Words Cloud PDF -> Docx losing text with backgrounds and sporadically changing font

ddsam · August 1, 2023, 9:56am

We’re trying to convert PDFs to DOCx using Words Cloud, but we’re encountering some strange issues.

Any content in the PDF that has a not-square background colour (i.e. the background has a corner radius) then only the background colour/shape ends up in the word document. Any text that was inside/overlapping the shape is removed.

Additional to this, for no apparent reason, occasionally the document returns with all of the fonts changed from Verdana to Times New Roman. Usually it’s absolutely fine, but occasionally bam - all Times New Roman.

The PDFs are generated from HTML using puppeteer, and we’ve tried a couple of things to try to force the issue on the shapes, e.g. replacing <div> elements with backgrounds with <svg> elements with a path, but the same thing. Essentially the only way we can get text to show up is if the background has square corners.

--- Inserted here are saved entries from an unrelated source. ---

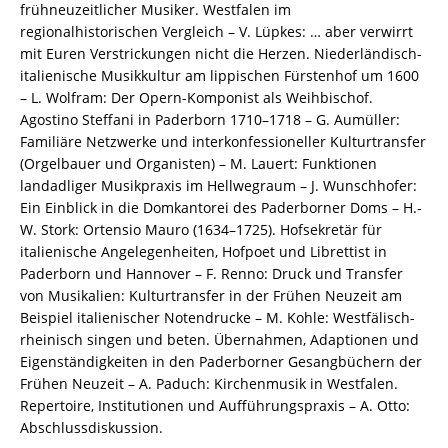
/
frühneuzeitlicher Musiker. Westfalen im
978-
regionalhistorischen Vergleich – V. Lüpkes: … aber verwirrt
3-
mit Euren Verstrickungen nicht die Herzen. Niederländisch-
8260-
italienische Musikkultur am lippischen Fürstenhof um 1600
7218-
– L. Wolfram: Der Opern-Komponist als Weihbischof.
5
Agostino Steffani in Paderborn 1710–1718 – G. Aumüller:
/
Familiäre Netzwerke und interkonfessioneller Kulturtransfer
978-
(Orgelbauer und Organisten) – M. Lauert: Funktionen
3-
landadliger Musikpraxis im Hellwegraum – J. Wunschhofer:
82-
Ein Einblick in die Domkantorei des Paderborner Doms – H.-
607218-
W. Stork: Ortensio Mauro (1634–1725). Hofsekretär für
5
italienische Angelegenheiten, Hofpoet und Librettist in
Menge
Paderborn und Hannover – F. Renno: Druck und Transfer
von Musikalien: Kulturtransfer in der Frühen Neuzeit am
Beispiel italienischer Notendrucke – M. Kohle: Westfälisch-
rheinisch singen und beten. Übernahmen, Adaptionen und
Eigenständigkeiten in den Paderborner Gesangbüchern der
Frühen Neuzeit – A. Paduch: Kirchenmusik in Westfalen.
Repertoire, Institutionen und Aufführungspraxis – A. Otto:
Abschlussdiskussion.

tilal.ahmad · August 1, 2023, 5:05pm

@ddsam

Please share your sample input and output documents with us. We will try to reproduce the issue and guide you accordingly.

ddsam · August 2, 2023, 6:16am

test.pdf (70.3 KB)
test.docx (35.8 KB)

The PDF and the resulting docx are attached. I’ll note that this docx was produced using the Aspose Words docker container, but we were getting the same/similar results from using the cloud service.

There are some characters that have gone missing, and the fonts aren’t remaining consistent (changing form Verdana to times, losing bold, etc.), as well as words which are apparently not making it to the final document because they have a background.

tilal.ahmad · August 2, 2023, 7:57am

@ddsam

We have noticed the missing text issue in PDF to DOCX conversion with your shared sample PDF document and logged a ticket(WORDSCLOUD-2424) for investigation and rectification.

tilal.ahmad · August 2, 2023, 8:52am

@ddsam

I’m afraid I’m unable to find any font information in your input PDF document. So the conversion API replaces the font with Times New Roman. Please share the expected output document with us; we will look into it and guide you accordingly.